La Posada on the Banamichi plaza.
During the course of the year we’ll make additional posts about our travels in the area. Most likely, they will mainly be comprised of photos, keeping writing to a minimum. I really don’t enjoy being in the position of trying to write about an area where I really know little of the history, culture and geography. There are certainly people much more capable than I. However, what I will do is to give you our impressions of the places we visit, and the people we meet. That I can do.
The Maldonados of La Estancia, Sonora.
Before posting any photos I should tell you a little about the landscape. Basically it’s a transition zone between the Sierra Madre of Chihuahua and the coastal plain of the Sonoran Desert. The Sonora River Valley consists of narrow floodplains ranging from 1 km to about 4 km in width. It is flanked by mountains on both sides and bordered by what are called bajadas, alluvial deposits dissected by dry river beds known as arroyos, that overlook the floodplain and are typically where towns and settlements are located. These are also what many people in this part of the world refer to as mesas. The middle and upper Valley, which is the area of our concern, consists of Sonoran Desert vegetation at the lower elevations and oak grasslands, like the area where we live, in the upper regions. Winters are mild, frost is rare in the middle section of the Valley, two unpredictable rainy seasons are the norm – the equipatas of the winter and the monsoon driven las aguas that begin the end of June and continue through the month of August.

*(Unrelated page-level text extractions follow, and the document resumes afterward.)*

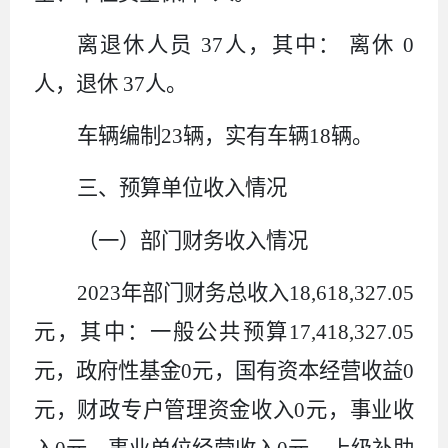
离退休人员
37
人，其中：
离休
0
人，退休
37
人。
车辆编制
23
辆，实有车辆
18
辆。
三、预算单位收入情况
（一）部门财务收入情况
2023
年部门财务总收入
18,618,327.05
元，其中：一般公共预算
17,418,327.05
元，政府性基金
0
元，国有资本经营收益
0
元，财政专户管理资金收入
0
元，事业收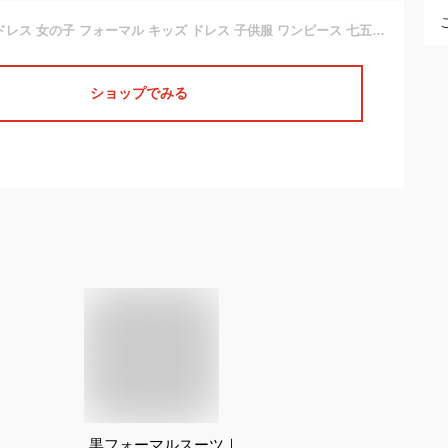
Cuteshower 子供ドレス 女の子 フォーマル キッズ ドレス 子供服 ワンピース 七五三 卒園式 入学式 発表会 結婚式 ブラック 120
ショップでみる
黒フォーマルスーツ｜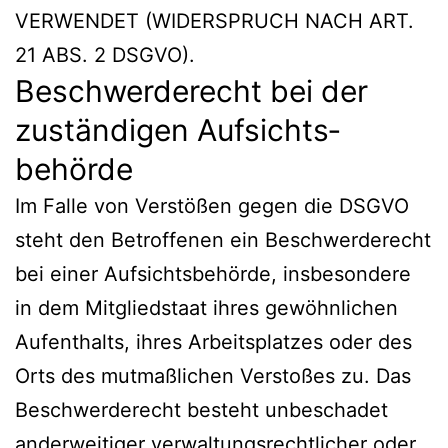
VERWENDET (WIDERSPRUCH NACH ART.
21 ABS. 2 DSGVO).
Beschwerde­recht bei der
zuständigen Aufsichts­
behörde
Im Falle von Verstößen gegen die DSGVO
steht den Betroffenen ein Beschwerderecht
bei einer Aufsichtsbehörde, insbesondere
in dem Mitgliedstaat ihres gewöhnlichen
Aufenthalts, ihres Arbeitsplatzes oder des
Orts des mutmaßlichen Verstoßes zu. Das
Beschwerderecht besteht unbeschadet
anderweitiger verwaltungsrechtlicher oder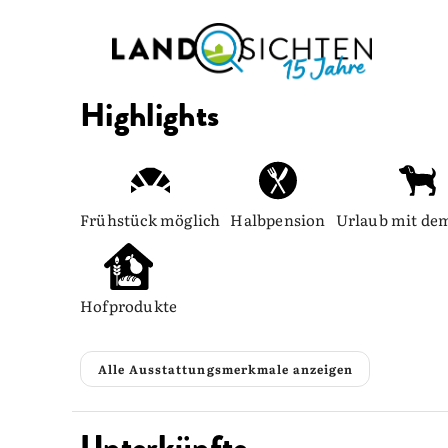
Highlights
Frühstück möglich
Halbpension
Urlaub mit de
Hofprodukte
Alle Ausstattungsmerkmale anzeigen
Unterkünfte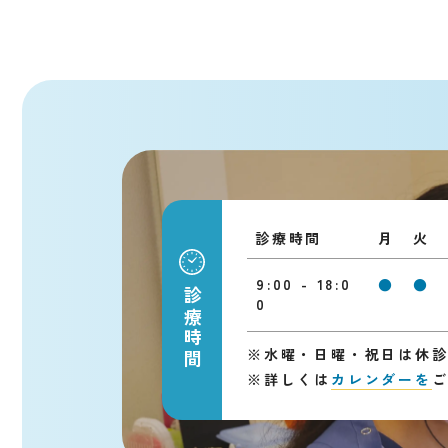
診療時間
月
火
9:00 - 18:0
●
●
診療時間
0
※
水曜・日曜・祝日は休
※
詳しくは
カレンダーを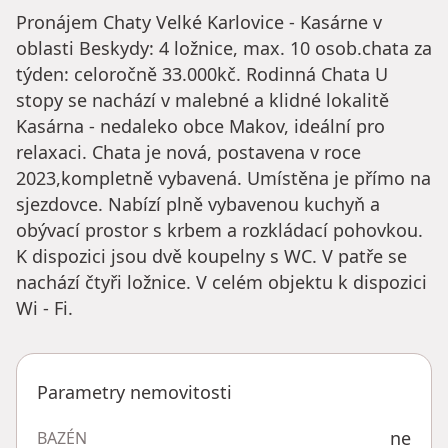
Pronájem Chaty Velké Karlovice - Kasárne v
oblasti Beskydy: 4 ložnice, max. 10 osob.chata za
týden: celoročně 33.000kč. Rodinná Chata U
stopy se nachází v malebné a klidné lokalitě
Kasárna - nedaleko obce Makov, ideální pro
relaxaci. Chata je nová, postavena v roce
2023,kompletně vybavená. Umístěna je přímo na
sjezdovce. Nabízí plně vybavenou kuchyň a
obývací prostor s krbem a rozkládací pohovkou.
K dispozici jsou dvě koupelny s WC. V patře se
nachází čtyři ložnice. V celém objektu k dispozici
Wi - Fi.
Parametry nemovitosti
ne
BAZÉN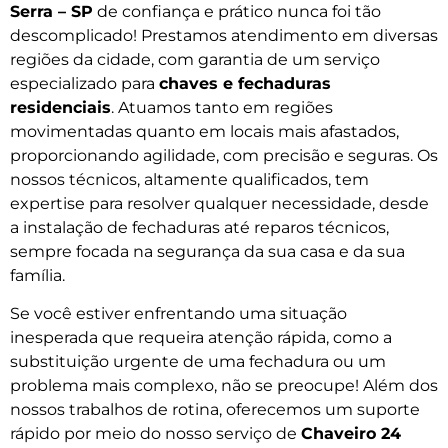
Serra – SP
de confiança e prático nunca foi tão
descomplicado! Prestamos atendimento em diversas
regiões da cidade, com garantia de um serviço
especializado para
chaves e fechaduras
residenciais
. Atuamos tanto em regiões
movimentadas quanto em locais mais afastados,
proporcionando agilidade, com precisão e seguras. Os
nossos técnicos, altamente qualificados, tem
expertise para resolver qualquer necessidade, desde
a instalação de fechaduras até reparos técnicos,
sempre focada na segurança da sua casa e da sua
família.
Se você estiver enfrentando uma situação
inesperada que requeira atenção rápida, como a
substituição urgente de uma fechadura ou um
problema mais complexo, não se preocupe! Além dos
nossos trabalhos de rotina, oferecemos um suporte
rápido por meio do nosso serviço de
Chaveiro 24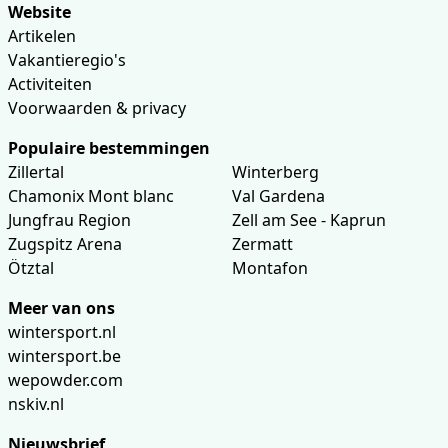
Website
Artikelen
Vakantieregio's
Activiteiten
Voorwaarden & privacy
Populaire bestemmingen
Zillertal
Winterberg
Chamonix Mont blanc
Val Gardena
Jungfrau Region
Zell am See - Kaprun
Zugspitz Arena
Zermatt
Ötztal
Montafon
Meer van ons
wintersport.nl
wintersport.be
wepowder.com
nskiv.nl
Nieuwsbrief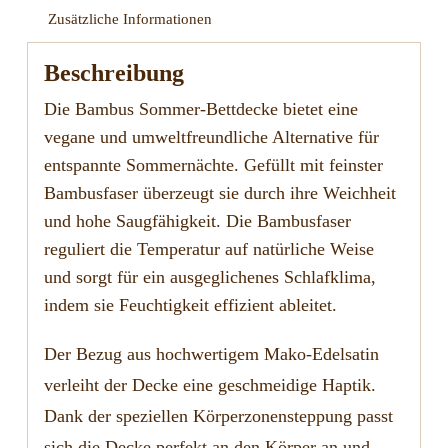
Zusätzliche Informationen
Beschreibung
Die Bambus Sommer-Bettdecke bietet eine
vegane und umweltfreundliche Alternative für
entspannte Sommernächte. Gefüllt mit feinster
Bambusfaser überzeugt sie durch ihre Weichheit
und hohe Saugfähigkeit. Die Bambusfaser
reguliert die Temperatur auf natürliche Weise
und sorgt für ein ausgeglichenes Schlafklima,
indem sie Feuchtigkeit effizient ableitet.
Der Bezug aus hochwertigem Mako-Edelsatin
verleiht der Decke eine geschmeidige Haptik.
Dank der speziellen Körperzonensteppung passt
sich die Decke perfekt an den Körper an und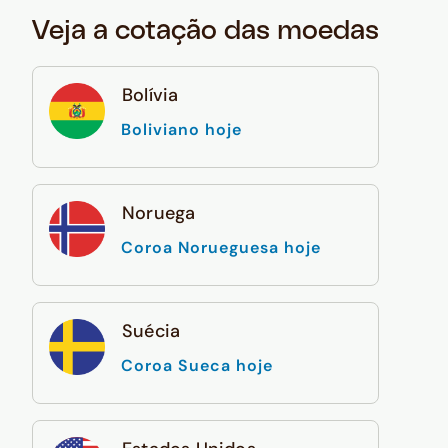
Veja a cotação das moedas
Bolívia
Boliviano hoje
Noruega
Coroa Norueguesa hoje
Suécia
Coroa Sueca hoje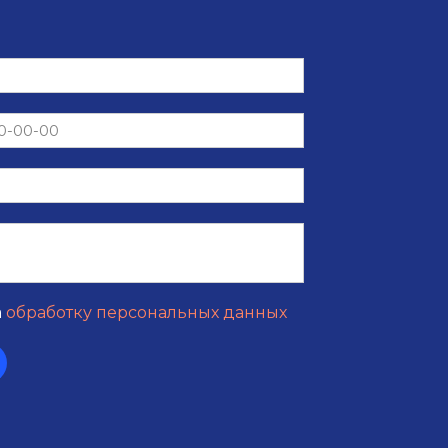
а
обработку персональных данных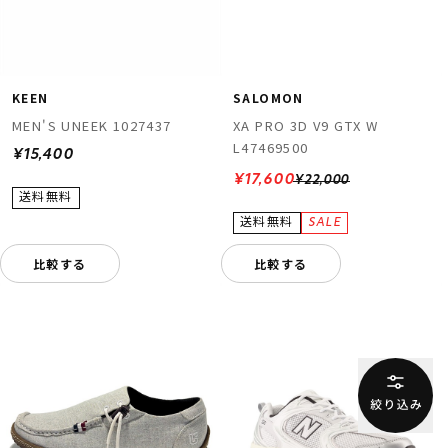
SALOMON
KEEN
XA PRO 3D V9 GTX W
MEN'S UNEEK 1027437
L47469500
¥15,400
¥17,600
¥22,000
比較する
比較する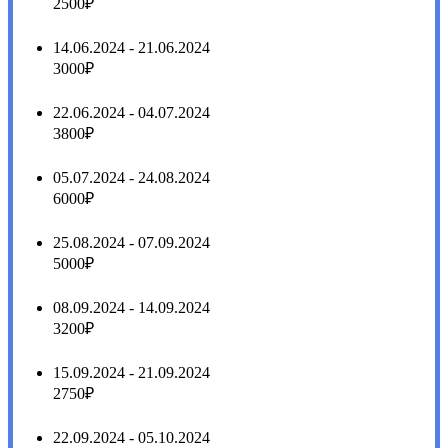
2500₽
14.06.2024 - 21.06.2024
3000₽
22.06.2024 - 04.07.2024
3800₽
05.07.2024 - 24.08.2024
6000₽
25.08.2024 - 07.09.2024
5000₽
08.09.2024 - 14.09.2024
3200₽
15.09.2024 - 21.09.2024
2750₽
22.09.2024 - 05.10.2024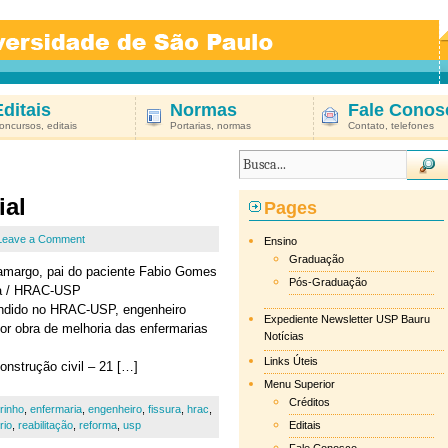
Editais
Normas
Fale Conos
oncursos, editais
Portarias, normas
Contato, telefones
ial
Pages
Leave a Comment
Ensino
Graduação
amargo, pai do paciente Fabio Gomes
Pós-Graduação
la / HRAC-USP
tendido no HRAC-USP, engenheiro
Expediente Newsletter USP Bauru
por obra de melhoria das enfermarias
Notícias
Links Úteis
nstrução civil – 21 […]
Menu Superior
Créditos
rinho
,
enfermaria
,
engenheiro
,
fissura
,
hrac
,
rio
,
reabilitação
,
reforma
,
usp
Editais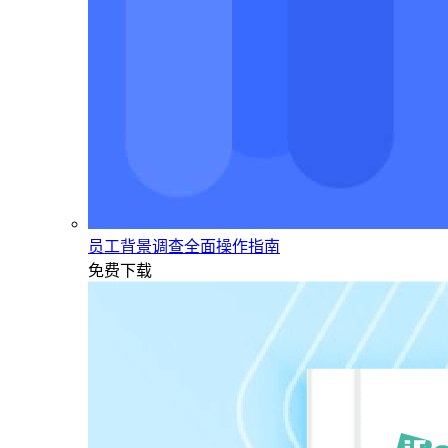
员工背景调查全面操作指南
免费下载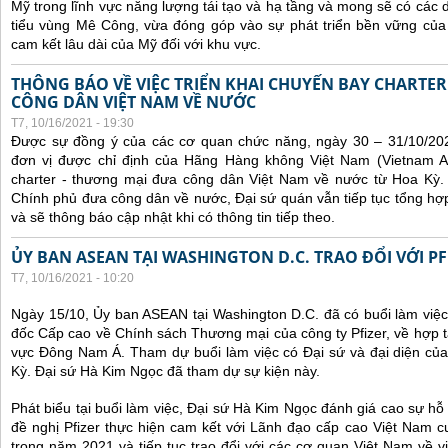
Mỹ trong lĩnh vực năng lượng tái tạo và hạ tầng và mong sẽ có các 
tiểu vùng Mê Công, vừa đóng góp vào sự phát triển bền vững của 
cam kết lâu dài của Mỹ đối với khu vực.
THÔNG BÁO VỀ VIỆC TRIỂN KHAI CHUYẾN BAY CHARTE
CÔNG DÂN VIỆT NAM VỀ NƯỚC
T7, 10/16/2021 - 19:30
Được sự đồng ý của các cơ quan chức năng, ngày 30 – 31/10/20
đơn vị được chỉ định của Hãng Hàng không Việt Nam (Vietnam Ai
charter - thương mại đưa công dân Việt Nam về nước từ Hoa Kỳ.
Chính phủ đưa công dân về nước, Đại sứ quán vẫn tiếp tục tổng hợp
và sẽ thông báo cập nhật khi có thông tin tiếp theo.
ỦY BAN ASEAN TẠI WASHINGTON D.C. TRAO ĐỔI VỚI PF
T7, 10/16/2021 - 10:20
Ngày 15/10, Ủy ban ASEAN tại Washington D.C. đã có buổi làm việ
đốc Cấp cao về Chính sách Thương mại của công ty Pfizer, về hợp t
vực Đông Nam Á. Tham dự buổi làm việc có Đại sứ và đại diện của
Kỳ. Đại sứ Hà Kim Ngọc đã tham dự sự kiện này.
Phát biểu tại buổi làm việc, Đại sứ Hà Kim Ngọc đánh giá cao sự hỗ 
đề nghị Pfizer thực hiện cam kết với Lãnh đạo cấp cao Việt Nam cu
trong năm 2021 và tiếp tục trao đổi với các cơ quan Việt Nam về v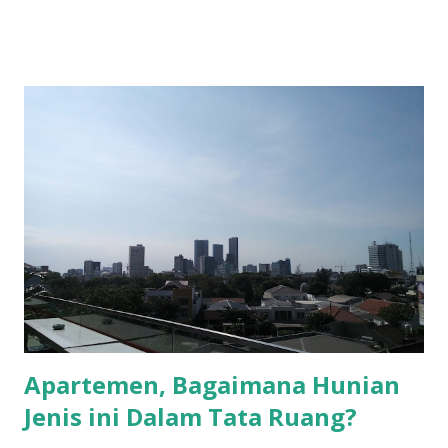
sadar memang berkembang sangat pesat, dan dibalik itu,
teknologi informasi menjadi salah satu faktor utama
penyebabnya. Dengan berkembangnya teknologi, sektor
ekonomi tak pelak juga mengalami perkembangan. Kini, di
era industry 4.0 , digital economy menjadi revolusi yang
begitu melekat di kalangan milenial. Tak hanya di Indonesia,
ekonomi digital kini menjadi hal yang diperhitungkan
hampir seluruh negara di dunia. Baik dalam kerangka
kebijakan, maupun keseharian. Tentang Ekonomi Digital
Seperti lagu Ed Sheeran, and everything has changed, the
world has changed too. Dalam sebuah publikasi yang
dilansir oleh World Bank Group, kita akan disa...
Apartemen, Bagaimana Hunian
Jenis ini Dalam Tata Ruang?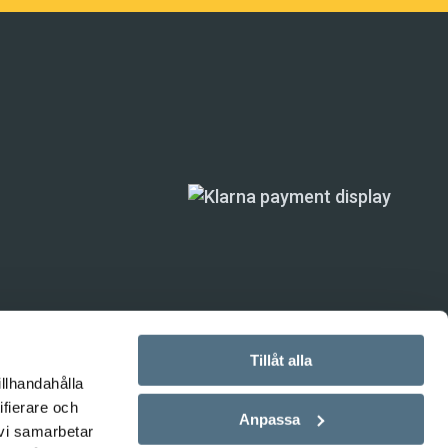
Tillåt alla
illhandahålla
ande) är inte
ifierare och
Anpassa
 vi samarbetar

The website for the valley gives a good overview of the towns and their facilities. //www.riosonora.com/index.html
Overlooking the Valley from the mountains above Baviacora, Sonora.
Hopefully, through these posts, we will share a little of this special place and it’s people that continues to capture our hearts and so joyfully enrich our lives.
Our son Kalin with bike riding the the roads amongst the fields of Banamichi.
Beautiful paper thin “tortillas grandes,” being made in a backyard in Ojo de Agua, Sonora.
“Taqueria” at the recent town fiesta of Baviacora, Sonora.